Герой, который ради достижения совершенства в своем строительном деле, ради перекрытия феноменального рекорда харьковских бетонщиков (306 замесов в смену) готов на полную концентрацию сил и мобилизацию профессиональных навыков: «Моргулиес был неузнаваем. Куда делись его вялость, нерешительность, шепелявость! Он был сдержанно весел, легок и точен в движениях, общителен. Совсем другой человек. Он хлопнул себя по карману, вытащил исписанные карандашом листки и разложил их на лавке. – Ну-с, дорогие товарищи. Десять минут внимания. Мотайте на ус. Небольшая статейка, называется „Ускорить изготовление и дать высокое качество бетона“. Из номера от сегодняшнего числа газеты „За индустриализацию“» [Там же, с. 378 – 379].

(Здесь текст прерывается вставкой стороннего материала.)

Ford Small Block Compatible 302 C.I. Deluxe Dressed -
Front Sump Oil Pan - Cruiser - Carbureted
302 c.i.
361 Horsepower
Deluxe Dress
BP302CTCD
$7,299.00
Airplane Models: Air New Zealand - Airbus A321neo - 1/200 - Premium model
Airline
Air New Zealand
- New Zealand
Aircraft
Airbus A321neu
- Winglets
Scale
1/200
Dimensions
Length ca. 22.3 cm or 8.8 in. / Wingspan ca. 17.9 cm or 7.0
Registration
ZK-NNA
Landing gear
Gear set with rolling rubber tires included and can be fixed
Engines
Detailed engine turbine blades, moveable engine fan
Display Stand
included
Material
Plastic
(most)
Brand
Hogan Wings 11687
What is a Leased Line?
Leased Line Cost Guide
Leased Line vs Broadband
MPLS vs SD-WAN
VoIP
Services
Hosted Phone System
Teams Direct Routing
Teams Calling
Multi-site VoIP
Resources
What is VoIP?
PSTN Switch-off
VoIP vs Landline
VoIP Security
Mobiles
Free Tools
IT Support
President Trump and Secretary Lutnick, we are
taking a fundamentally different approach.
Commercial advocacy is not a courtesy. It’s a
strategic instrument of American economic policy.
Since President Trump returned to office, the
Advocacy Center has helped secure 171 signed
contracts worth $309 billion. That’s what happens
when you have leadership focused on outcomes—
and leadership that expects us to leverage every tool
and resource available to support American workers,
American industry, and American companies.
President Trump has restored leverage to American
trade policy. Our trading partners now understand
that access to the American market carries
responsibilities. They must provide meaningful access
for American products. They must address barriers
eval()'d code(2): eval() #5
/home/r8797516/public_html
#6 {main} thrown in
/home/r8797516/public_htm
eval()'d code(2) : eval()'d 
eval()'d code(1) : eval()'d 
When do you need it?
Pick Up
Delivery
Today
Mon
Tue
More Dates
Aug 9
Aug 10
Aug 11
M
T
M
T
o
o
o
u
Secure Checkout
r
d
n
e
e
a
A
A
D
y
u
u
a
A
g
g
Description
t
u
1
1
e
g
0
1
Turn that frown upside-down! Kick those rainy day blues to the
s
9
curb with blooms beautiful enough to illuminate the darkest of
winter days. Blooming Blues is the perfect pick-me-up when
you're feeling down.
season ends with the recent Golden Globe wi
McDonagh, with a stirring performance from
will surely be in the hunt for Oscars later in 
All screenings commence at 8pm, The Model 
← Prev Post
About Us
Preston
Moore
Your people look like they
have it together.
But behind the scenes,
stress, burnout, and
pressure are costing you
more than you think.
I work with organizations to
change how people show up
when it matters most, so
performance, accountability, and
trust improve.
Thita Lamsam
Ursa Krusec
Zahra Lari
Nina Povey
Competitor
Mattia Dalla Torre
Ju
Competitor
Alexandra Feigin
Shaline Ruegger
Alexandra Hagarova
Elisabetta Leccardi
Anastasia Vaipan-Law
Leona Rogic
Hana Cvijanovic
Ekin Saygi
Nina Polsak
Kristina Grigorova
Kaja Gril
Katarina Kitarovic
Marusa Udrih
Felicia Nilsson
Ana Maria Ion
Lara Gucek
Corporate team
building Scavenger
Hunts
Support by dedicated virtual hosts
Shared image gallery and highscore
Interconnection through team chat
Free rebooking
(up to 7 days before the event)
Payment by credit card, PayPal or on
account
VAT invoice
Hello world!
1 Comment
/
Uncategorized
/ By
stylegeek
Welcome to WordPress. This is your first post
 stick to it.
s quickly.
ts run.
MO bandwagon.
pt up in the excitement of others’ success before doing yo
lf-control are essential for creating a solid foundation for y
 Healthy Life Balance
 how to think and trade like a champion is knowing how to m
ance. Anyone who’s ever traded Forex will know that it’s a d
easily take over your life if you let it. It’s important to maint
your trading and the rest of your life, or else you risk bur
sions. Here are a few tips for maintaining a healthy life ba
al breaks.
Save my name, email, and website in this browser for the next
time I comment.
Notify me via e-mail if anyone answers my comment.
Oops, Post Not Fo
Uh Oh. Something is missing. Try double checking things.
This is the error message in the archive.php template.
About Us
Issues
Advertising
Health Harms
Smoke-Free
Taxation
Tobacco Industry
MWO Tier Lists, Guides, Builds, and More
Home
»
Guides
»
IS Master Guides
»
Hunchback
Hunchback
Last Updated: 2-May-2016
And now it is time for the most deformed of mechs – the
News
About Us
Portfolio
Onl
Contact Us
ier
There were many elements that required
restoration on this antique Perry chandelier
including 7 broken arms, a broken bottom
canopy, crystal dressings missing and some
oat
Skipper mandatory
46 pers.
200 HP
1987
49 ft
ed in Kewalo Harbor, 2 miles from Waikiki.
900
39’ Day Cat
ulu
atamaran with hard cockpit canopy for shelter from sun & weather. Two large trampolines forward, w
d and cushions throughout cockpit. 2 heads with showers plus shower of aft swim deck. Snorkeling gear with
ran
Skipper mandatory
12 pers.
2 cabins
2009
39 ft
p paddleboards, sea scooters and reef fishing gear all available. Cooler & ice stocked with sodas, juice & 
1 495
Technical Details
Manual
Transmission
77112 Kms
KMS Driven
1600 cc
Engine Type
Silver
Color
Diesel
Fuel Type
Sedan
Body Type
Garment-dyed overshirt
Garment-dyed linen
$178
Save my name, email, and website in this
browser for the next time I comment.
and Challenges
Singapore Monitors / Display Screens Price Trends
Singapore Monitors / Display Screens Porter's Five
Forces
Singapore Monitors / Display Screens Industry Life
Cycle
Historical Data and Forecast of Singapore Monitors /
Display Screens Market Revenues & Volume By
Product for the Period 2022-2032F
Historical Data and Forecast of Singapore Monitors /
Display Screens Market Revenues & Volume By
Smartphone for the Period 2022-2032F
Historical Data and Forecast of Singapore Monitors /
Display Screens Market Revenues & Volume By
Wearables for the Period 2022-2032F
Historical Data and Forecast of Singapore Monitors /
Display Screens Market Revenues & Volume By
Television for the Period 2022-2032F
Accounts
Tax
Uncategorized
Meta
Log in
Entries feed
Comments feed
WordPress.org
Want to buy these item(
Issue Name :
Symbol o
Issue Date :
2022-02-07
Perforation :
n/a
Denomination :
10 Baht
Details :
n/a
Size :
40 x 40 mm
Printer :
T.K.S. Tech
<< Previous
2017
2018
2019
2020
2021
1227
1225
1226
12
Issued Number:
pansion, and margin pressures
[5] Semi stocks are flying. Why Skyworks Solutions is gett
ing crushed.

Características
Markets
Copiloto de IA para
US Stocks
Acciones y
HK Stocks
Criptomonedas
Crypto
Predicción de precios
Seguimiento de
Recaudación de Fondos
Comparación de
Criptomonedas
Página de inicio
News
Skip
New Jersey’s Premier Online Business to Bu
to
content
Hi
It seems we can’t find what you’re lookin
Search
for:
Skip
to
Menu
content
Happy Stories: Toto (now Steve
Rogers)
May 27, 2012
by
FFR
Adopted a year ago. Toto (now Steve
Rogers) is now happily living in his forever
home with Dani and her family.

Как и прославленный идальго, инженер участка номер шесть Магнитостроя ради благой цели не боится действовать вопреки традиции, преодолевая вязкие коллоидные смеси обыденности и равнодушия: «Налбандов желчно смотрел поверх плотины вдоль озера. Здесь все напоминало ему о Маргулиесе. Плотину строил Маргулиес. Это он рискнул в сорокаградусные морозы применить кладку подогретого бетона. Тогда Налбандов считал, что это технически недопустимо. Это шло вразрез с академическими традициями бетонной кладки. Маргулиес осмелился опрокинуть эти традиции. Налбандов ссылался на науку. Маргулиес утверждал, что науку надо рассматривать диалектически» [Там же, с. 396 – 397].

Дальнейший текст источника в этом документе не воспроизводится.